Quantum Motion Principal Engineer M. Fernando Gonzalez Zalba has been awarded a prestigious European Research Council (ERC) Consolidator Grant to pioneer the development of ultra-low-power quantum control electronics. The grant will fund project QuDos, a research initiative focused on using semiconductor quantum dots as the basis for building entirely new microwave control and readout electronics for quantum computers.

This project directly addresses a major challenge for scaling quantum systems: the significant power dissipation produced by the classical electronics necessary for qubit control and readout. By leveraging the properties of quantum dots, the research aims to develop an integrated package that places the quantum processor and classical electronics on a single piece of silicon, improving power efficiency, scalability, and signal integrity. The technology is expected to be applicable across all quantum computing modalities, not just silicon qubits.

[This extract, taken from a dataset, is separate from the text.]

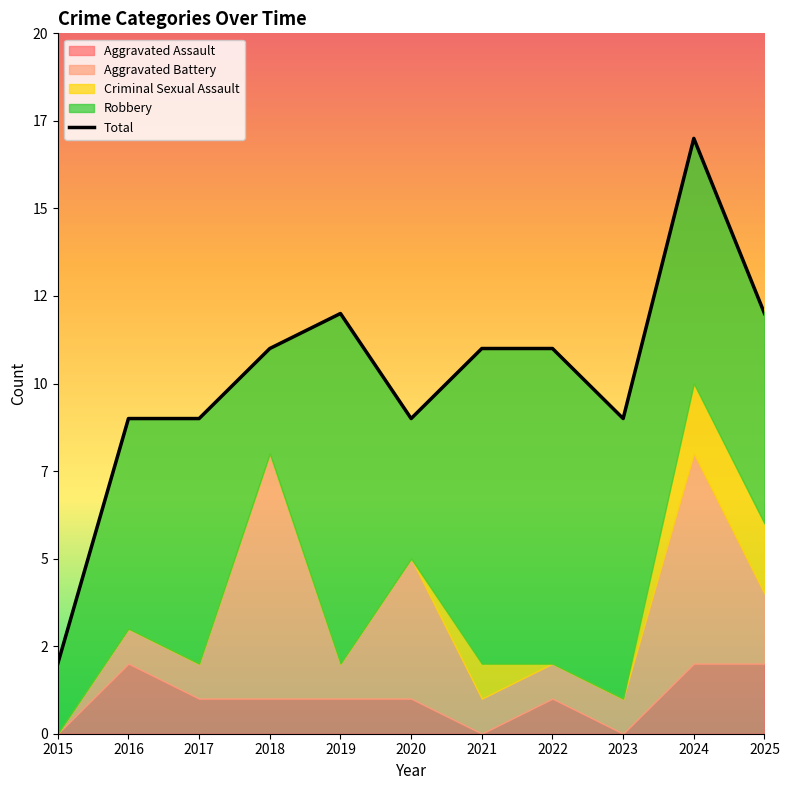

What is the spread (max minus min) of values at 2025?

10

The research will be conducted within the framework of a collaboration between Quantum Motion and the CIC nanoGUNE research center in San Sebastián, Spain. The grant, funded through the EU’s Horizon Europe programme, is highly competitive, being one of only 349 Consolidator Grants awarded from over 3,100 applications in this round, which received a total budget of €728 million.

Quantum Motion, which develops full-stack quantum computers using standard CMOS transistor technology, stated that the research reflects the deep, technical industrial research required to advance how a silicon-based, integrated architecture can achieve fault tolerance and utility at scale.